Sony has a bewildering array of subsidiaries and world-class hardware and content businesses like no other company in the world. What Sony doesn’t have is a way to integrate them, the way Apple’s desktops, iPods and iPhones are intertwined with iTunes cloud services and music, video and app stores. Schaaff may have brought his Apple pedigree to Sony but it doesn’t seem all that valuable at a conglomerate that remains hopelessly disjointed.
• Design. Take Dell. The enterprise-oriented Texas company has never really had any success in competitive consumer markets. One of its most spectacular failures has been the quick death of its iPod-killer DJ Ditty MP3 player. Last year, Dell began to reposition itself as the new anti-Apple and a “cool” brand, while simultaneously selling $700 PCs at Wal-Mart. Shortly later, Tim Bucher was brought in to inject a megadose of Apple innovation magic.
Unfortunately, other than supply chain management and direct online sales, Dell has no other core competencies. Its R&D operations are minuscule.

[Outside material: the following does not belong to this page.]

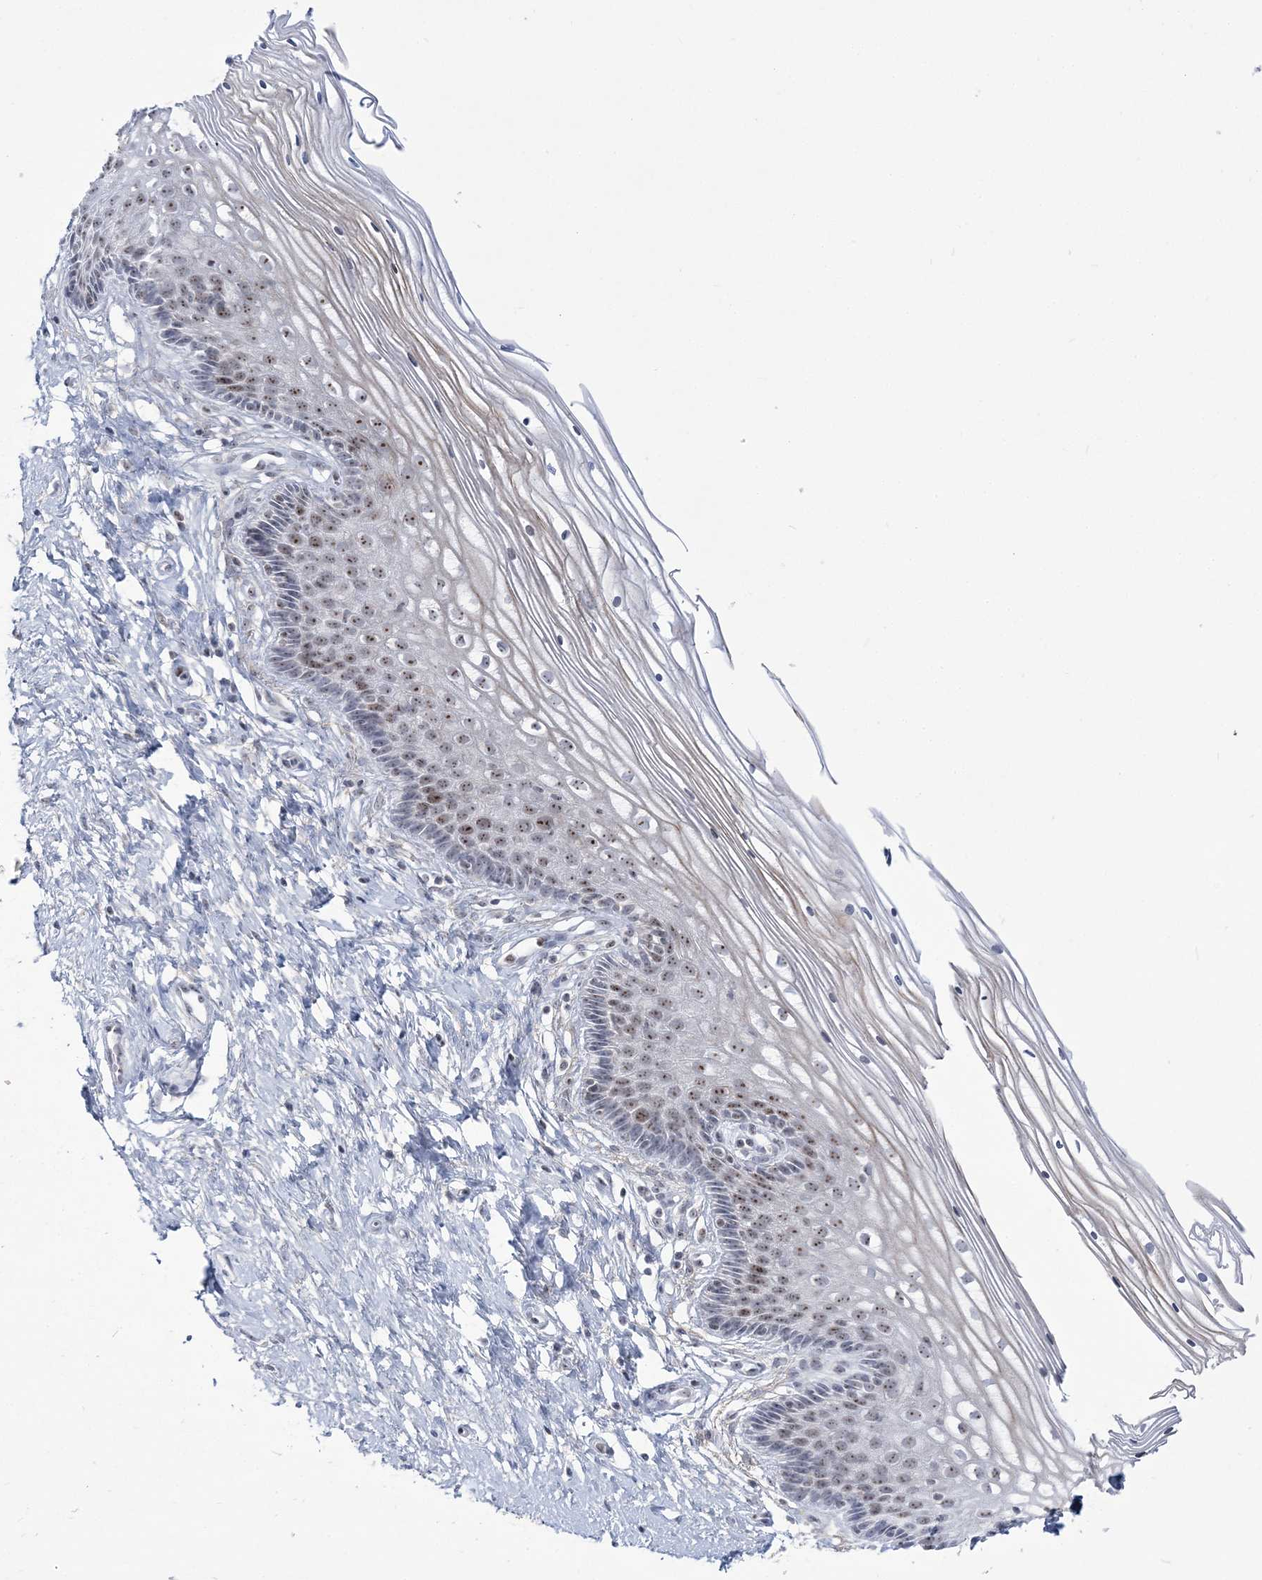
{"staining": {"intensity": "weak", "quantity": "25%-75%", "location": "cytoplasmic/membranous,nuclear"}, "tissue": "cervix", "cell_type": "Glandular cells", "image_type": "normal", "snomed": [{"axis": "morphology", "description": "Normal tissue, NOS"}, {"axis": "topography", "description": "Cervix"}], "caption": "This is an image of IHC staining of benign cervix, which shows weak staining in the cytoplasmic/membranous,nuclear of glandular cells.", "gene": "DDX21", "patient": {"sex": "female", "age": 33}}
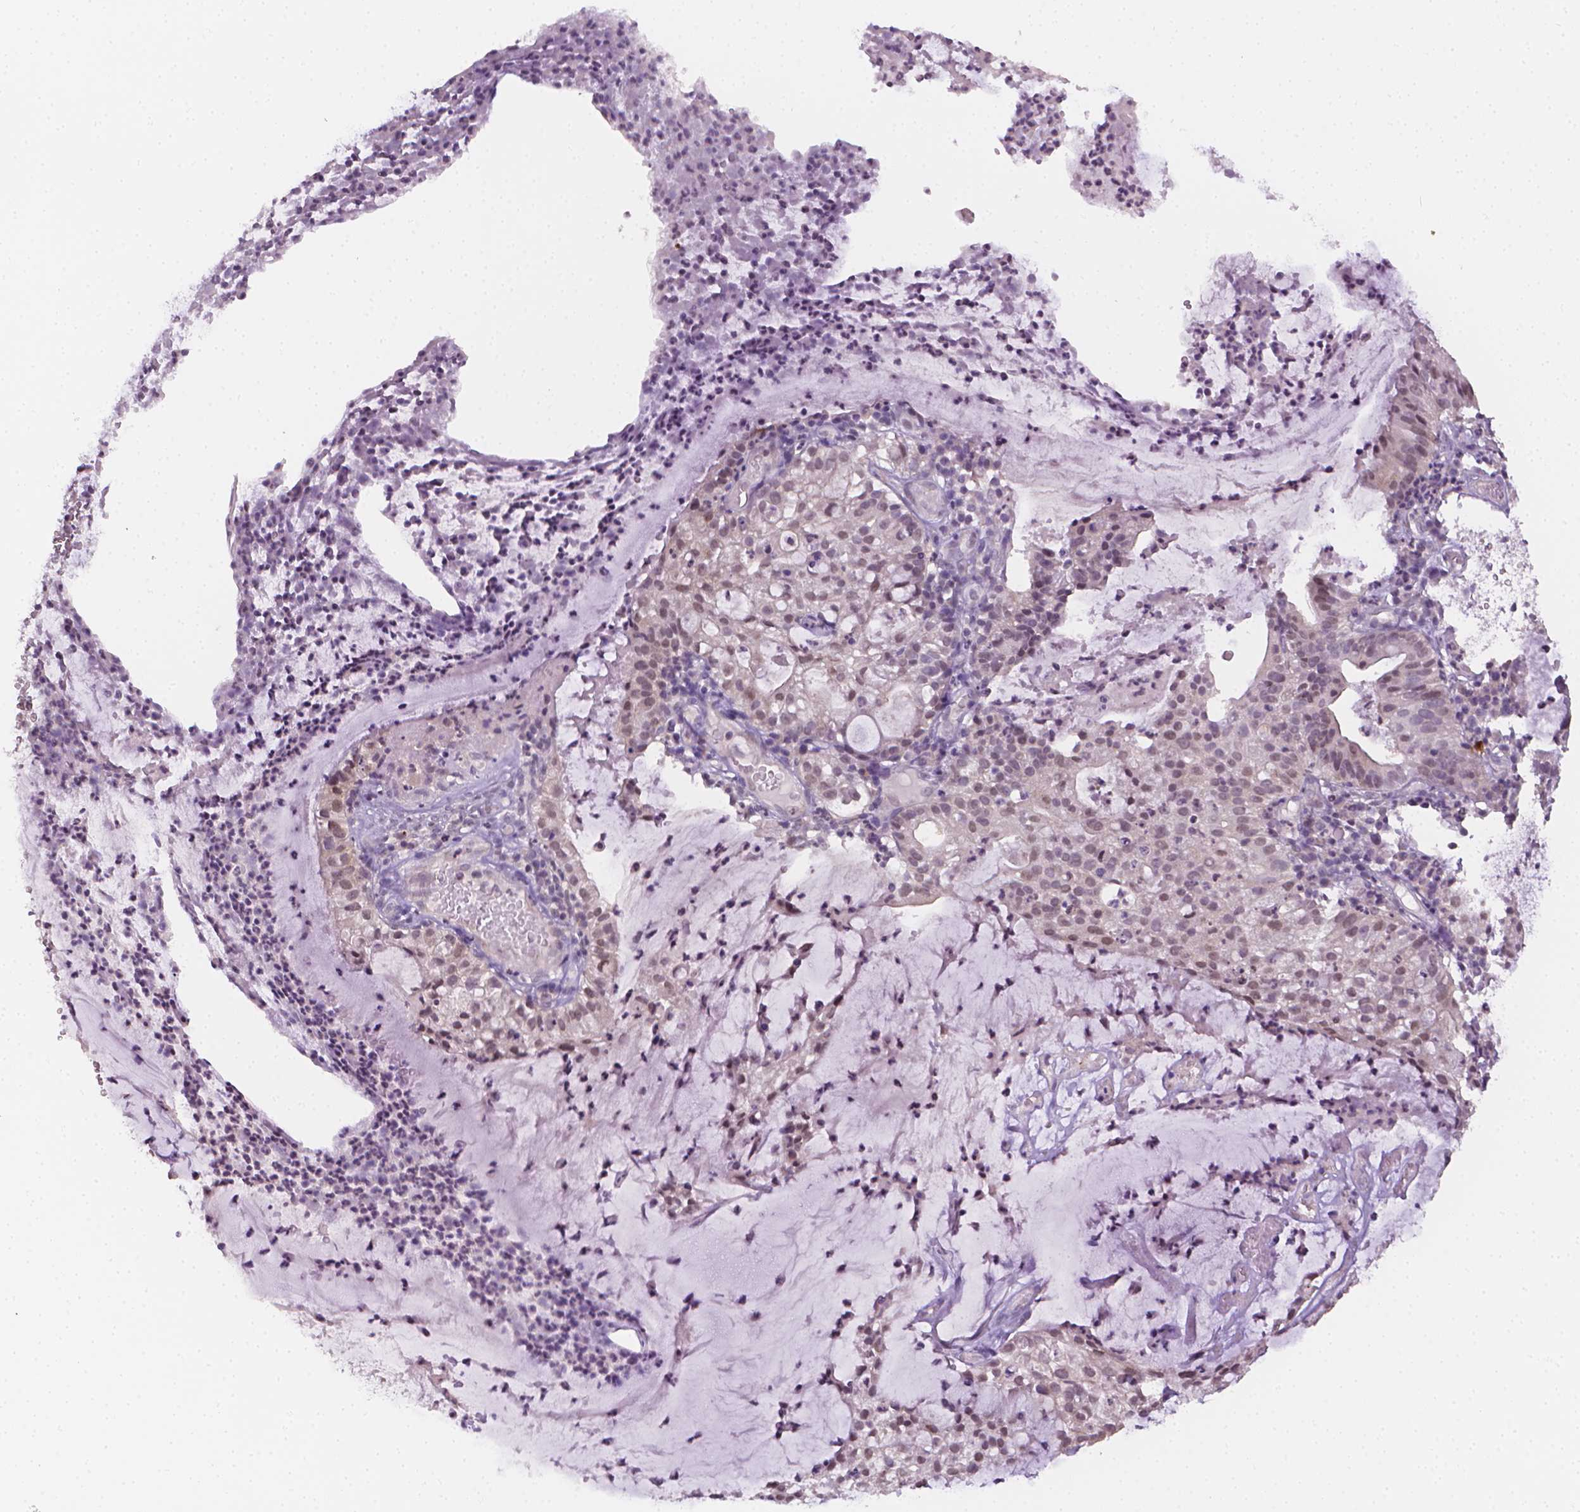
{"staining": {"intensity": "weak", "quantity": "25%-75%", "location": "nuclear"}, "tissue": "cervical cancer", "cell_type": "Tumor cells", "image_type": "cancer", "snomed": [{"axis": "morphology", "description": "Adenocarcinoma, NOS"}, {"axis": "topography", "description": "Cervix"}], "caption": "Cervical cancer (adenocarcinoma) tissue reveals weak nuclear positivity in about 25%-75% of tumor cells, visualized by immunohistochemistry. The staining was performed using DAB, with brown indicating positive protein expression. Nuclei are stained blue with hematoxylin.", "gene": "NCAN", "patient": {"sex": "female", "age": 41}}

Unlike Apple, Dell’s corporate life never depended on continuous design innovation.
Steve Jobs famously said, “It’s not just what it looks like and feels like. Design is how it works.” At Dell — with no OS of its own and no UI or application expertise at all — design is still a veneer. At the very moment Dell bought Bucher’s Zing to compete against iTunes, it also hired Ed Boyd from Nike to spruce up the top of its laptops with funky designs.
Tim Bucher or no, Dell just doesn’t get design. So it’s no surprise that Dell is abandoning its Zing quest in digital music, according to Wall Street Journal.
Lipstick on a pig
Under Steve Jobs, there hasn’t been any significant exodus of talent from Apple to competitors. For these three alumni, it’s been a difficult journey: so much is expected of them in corporate environments without an integrated, pervasive and focused design culture, which makes Apple the envy of the tech industry and system design such an elusive endeavor.